Momento Fotografía: Bodas para echarse a temblar
El regalo de boda proviene de algún ancestro nuestro desencantado con la posibilidad de su vida eterna o, simplemente, descreído. Ese predecesor nuestro decidió que, mejor que hacer una ofrenda a los dioses, se la hacía a los novios. De ahí la tradición del regalo de boda que hoy, en el siglo XXI, nos da repelús a quienes nos vemos obligados a hacerlo.
Con el transcurso de los siglos, la ofrenda ha ido degenerando en regalo obligatorio y, a veces, invisible, salvo para el saldo de la cuenta corriente, puesto que los novios —malas personas y malos amigos— se limitan a solicitar una transferencia monetaria.
Del mismo modo, también se han transformado así las fotografías de boda.
Al principio eran una muestra de estatus social del matrimonio —y frecuentemente de sus hijos—, imitando los retratos familiares de prestigiosos pintores. Allí aparecía el marido sentado, con la mujer en pie, a su espalda, y rodeados de sus hijos, cuando los había.
Luego la imagen de la boda, cuando era posible captar instantáneas, evolucionó hacia un retrato en el que la mujer vestía los símbolos de dignidad del marido, los atributos de la novia, exhibiendo claramente el anillo de casada en la mano correspondiente y, frecuentemente, un escenario ideal de sus propiedades: jardines y pabellones de la casa que a partir de se momento empezaría a administrar.
Los pobres no tenían derecho al daguerrotipo, claro.
Esas imágenes servían para que parientes y posibles legadores de herencias supieran que había habido matrimonio con el fin de prolongar la duración de los apellidos.
Ergo, la fotografía de boda empezó a tener un sentido informativo puro y duro.
La popularización de la fotografía y las migraciones de los más pobres contribuyeron a que esa instantánea tomada en las horas posteriores del casamiento sirviera para decir a los seres queridos lejanos que intentaban prosperar pero que, por lo menos, seguían vivos.
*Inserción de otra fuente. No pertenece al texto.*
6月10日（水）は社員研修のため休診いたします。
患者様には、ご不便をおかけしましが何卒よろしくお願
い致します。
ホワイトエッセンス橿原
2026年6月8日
Así, suegros conocieron a nueras yernos y hermanos, a cuñados. Hasta no hace muchos años se tomaba esa imagen del matrimonio reciente para enviar a los familiares.
Poco a poco, la toma posterior a la boda se convirtió en una inmortalización de la ceremonia y convite, con retratos de los invitados con el único fin de que pagasen la fotografía al autor.
La proliferación de fotógrafos y de aficionados con cámaras instantáneas, anteriores a las digitales, llevaron a luchas enconadas por el encuadre y el derecho a fotografiar entre los invitados a los bodorrios y los fotógrafos del establecimiento, profesionales del flashazo que habían untado convenientemente al párroco u oficial del juzgado.
Todo el mundo podía hacer las mismas fotografías. Fue entonces cuando aquel testimonio inicial derivó en una locura como la que ilustra este post.
Los fotógrafos quisieron hacer algo distinto y convirtieron a los novios en modelos de historias de fotonovela, haciendo poses originales. Hemos visto fotos de boda de matrimonios en plan Bonnie and Clyde, La Dolce Vita y hasta Top Gun.
Las puestas en escena quedaban en eso, en puestas en escena para no aburrir a los amigos cuando se ven las fotografías del carísimo áálbum.
Y estaba claro que todo iba a evolucionar. Tanto como esta pareja Ben y Juliana, tomada por la fotógrafa Amanda Rynda, que ha completado una fotohistoria de novios y zombies.
Esto es lo que viene. Para echarse a temblar.